(Scene geometry reasoning data)
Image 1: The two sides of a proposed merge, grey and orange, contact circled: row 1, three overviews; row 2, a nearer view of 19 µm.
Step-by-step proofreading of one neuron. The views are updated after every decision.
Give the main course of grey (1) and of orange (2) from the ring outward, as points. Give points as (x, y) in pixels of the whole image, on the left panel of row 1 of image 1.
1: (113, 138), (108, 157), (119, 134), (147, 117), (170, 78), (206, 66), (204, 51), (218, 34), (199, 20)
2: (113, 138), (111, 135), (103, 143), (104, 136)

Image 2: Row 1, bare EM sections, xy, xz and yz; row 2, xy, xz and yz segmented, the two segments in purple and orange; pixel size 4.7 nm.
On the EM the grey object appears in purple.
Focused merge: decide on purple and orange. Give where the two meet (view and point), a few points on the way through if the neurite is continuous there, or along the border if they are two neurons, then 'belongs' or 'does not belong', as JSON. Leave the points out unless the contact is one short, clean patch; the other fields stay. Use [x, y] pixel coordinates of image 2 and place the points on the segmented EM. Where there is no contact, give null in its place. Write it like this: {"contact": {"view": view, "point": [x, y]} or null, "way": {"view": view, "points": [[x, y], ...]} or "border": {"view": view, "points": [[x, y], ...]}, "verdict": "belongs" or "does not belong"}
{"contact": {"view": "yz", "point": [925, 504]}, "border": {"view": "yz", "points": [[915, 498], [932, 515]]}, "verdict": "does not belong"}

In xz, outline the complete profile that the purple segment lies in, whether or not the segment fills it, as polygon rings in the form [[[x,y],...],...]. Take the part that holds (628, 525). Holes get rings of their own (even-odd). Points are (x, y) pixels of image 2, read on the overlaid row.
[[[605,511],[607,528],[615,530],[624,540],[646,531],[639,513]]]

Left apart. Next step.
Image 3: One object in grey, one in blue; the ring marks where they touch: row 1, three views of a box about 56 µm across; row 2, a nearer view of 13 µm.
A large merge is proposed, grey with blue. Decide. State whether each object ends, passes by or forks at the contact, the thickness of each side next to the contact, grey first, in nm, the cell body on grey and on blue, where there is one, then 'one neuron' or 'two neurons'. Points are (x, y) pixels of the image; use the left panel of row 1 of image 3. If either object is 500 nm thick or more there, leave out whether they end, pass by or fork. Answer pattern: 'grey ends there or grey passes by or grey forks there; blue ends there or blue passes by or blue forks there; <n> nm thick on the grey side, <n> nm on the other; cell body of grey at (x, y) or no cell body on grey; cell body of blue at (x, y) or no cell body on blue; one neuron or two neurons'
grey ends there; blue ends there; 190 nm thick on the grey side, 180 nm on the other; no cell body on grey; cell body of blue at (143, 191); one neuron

* WHAT IS NEEDED: From the records above, extract exactly and only the lines that begin at the line with "Left apart. Next step." and stop after the line with "Image 3: One".

* YOUR SOLUTION:
Left apart. Next step.
Image 3: One object in grey, one in blue; the ring marks where they touch: row 1, three views of a box about 56 µm across; row 2, a nearer view of 13 µm.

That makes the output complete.